Sweet rent deals and turnkey spaces are enticing takers even with the pandemic continuing to cripple the city

East Village sushi joint Jewel Bako had been in business for almost 20 years, winning a Michelin Star every year since the award arrived in New York in 2006. It spawned a sister restaurant next door in Ukiyo, which also won a star in 2019. But when the pandemic hit, owner Jack Lamb permanently shuttered both. “It’s been a good run,” he told me in June as he auctioned off all of the service ware.

But 239 East 5th Street is open for business again, outdoor dining and all. It’s under new management: a young team installed by a meat wholesaler trying to break into the restaurant game for the first time. Called J-Spec for “Japanese Specification” (by their own admission, a made-up phrase), the restaurant has been open since November and focuses on dishes that revolve around the Japanese wagyu imported by their parent company.

“We opened during the middle of the pandemic and everyone said we were crazy,” says Jumpei Sakai, the culinary director at Tomoe Food Services, who is trying to spread the wagyu gospel at J-Spec with prices that are “cheaper than Costco.” 
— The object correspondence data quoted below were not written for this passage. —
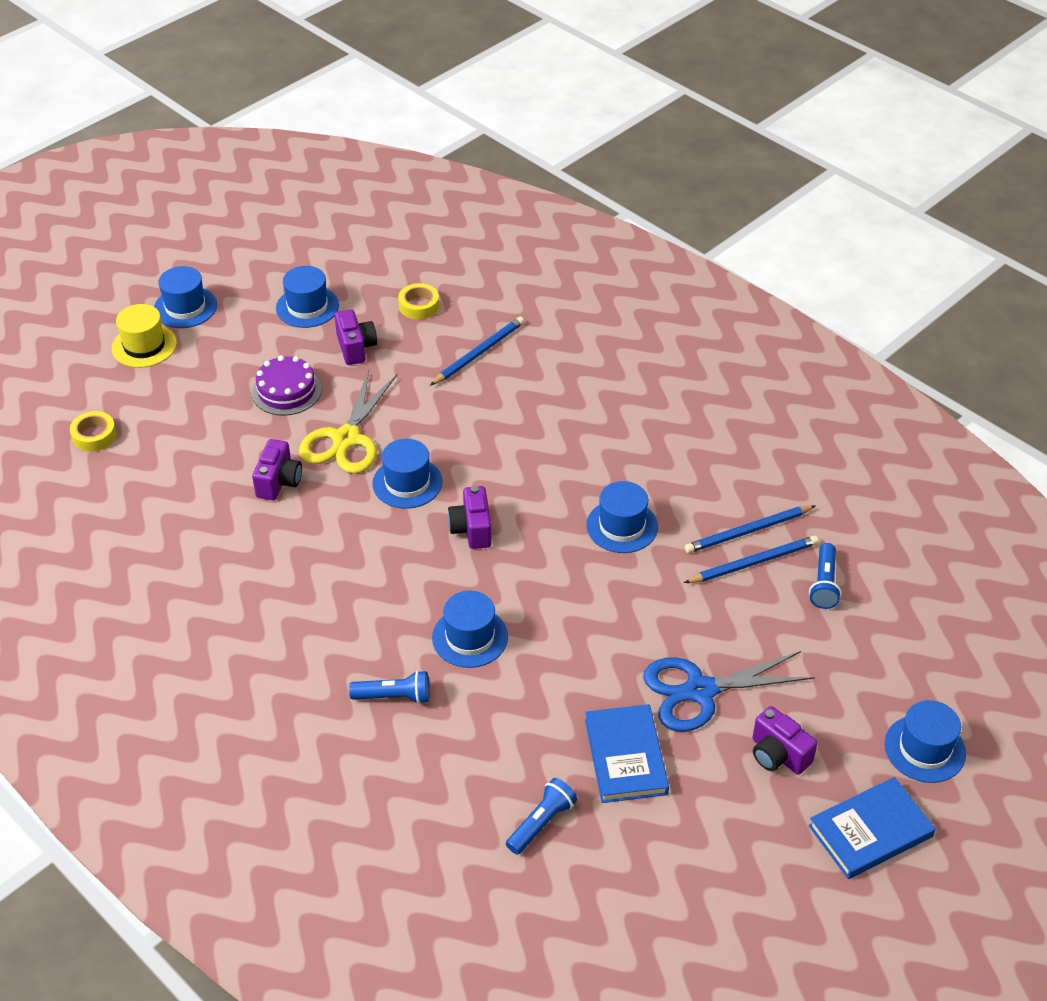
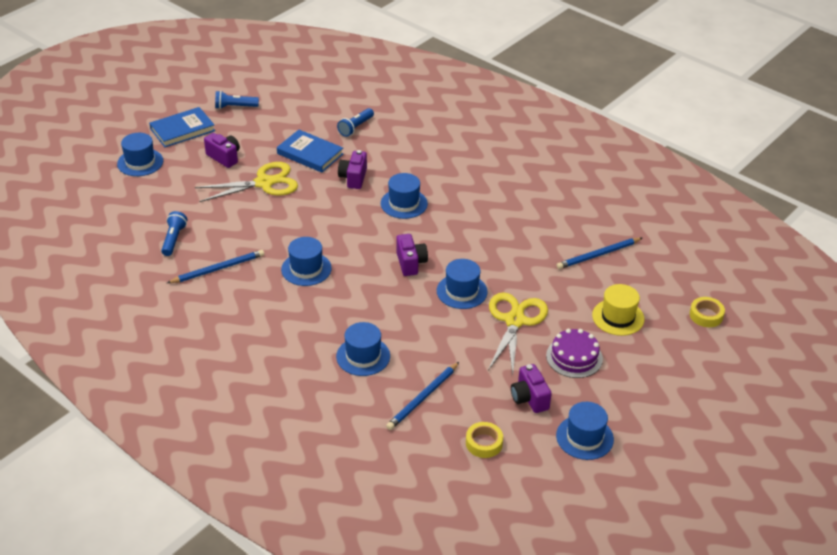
camera: 175 degrees right, 5 degrees down
(144, 346) = (709, 392): yellow hat -> yellow hat (618, 317)
(185, 307) = (693, 432): blue hat -> blue hat (363, 356)
(279, 482) = (554, 288): purple camera -> purple camera (353, 178)
(394, 696) = (444, 175): blue flashlight -> blue flashlight (235, 107)
(625, 757) = (310, 154): blue book -> blue book turned 45 degrees counterclockwise
(700, 691) = (264, 183): blue scissors -> yellow scissors
(753, 562) = (218, 250): blue pencil -> blue pencil (598, 255)

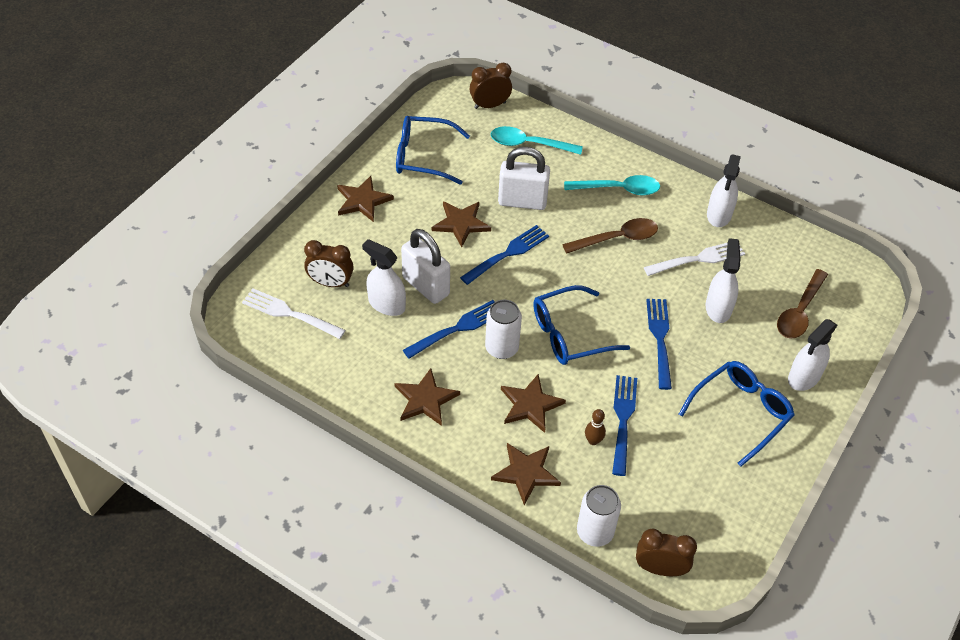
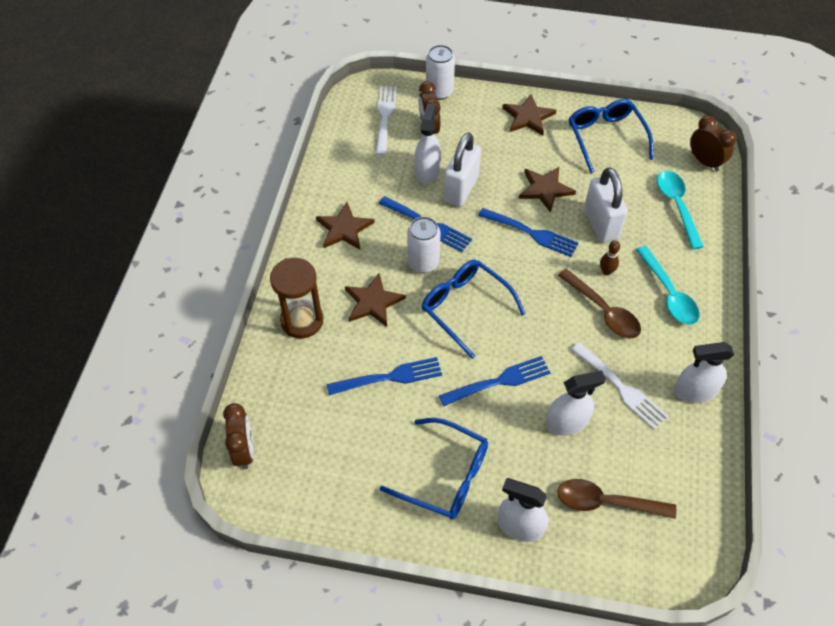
camera: 70 degrees right, 5 degrees up
(526, 473) = (302, 320): brown star -> brown hourglass
(593, 441) = (356, 360): brown bowling pin -> brown bowling pin (606, 271)
(595, 532) = (263, 389): white can -> white can (439, 92)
While the number of restaurants that have permanently closed during the pandemic is unknown, estimates are in the thousands for the New York City area alone, a devastating blow to the business owners and hundreds of thousands of workers that relied on the industry for income. There are, of course, silver linings that seldom make headlines: new restaurant openings began to rise again after a steep drop in the spring, to almost pre-pandemic levels by the time Yelp filed its report about Q3 2020.

In New York State, 2,548 new food and beverage businesses have opened since early March, many of them taking advantage of turnkey situations created by recently closed restaurants and landlords looking to fill vacancies as quickly as possible in an uncertain market. Offerings border on fire sale territory, with five months of free rent in one case, to a year of heavily reduced rent in others. Sometimes the new tenants get both!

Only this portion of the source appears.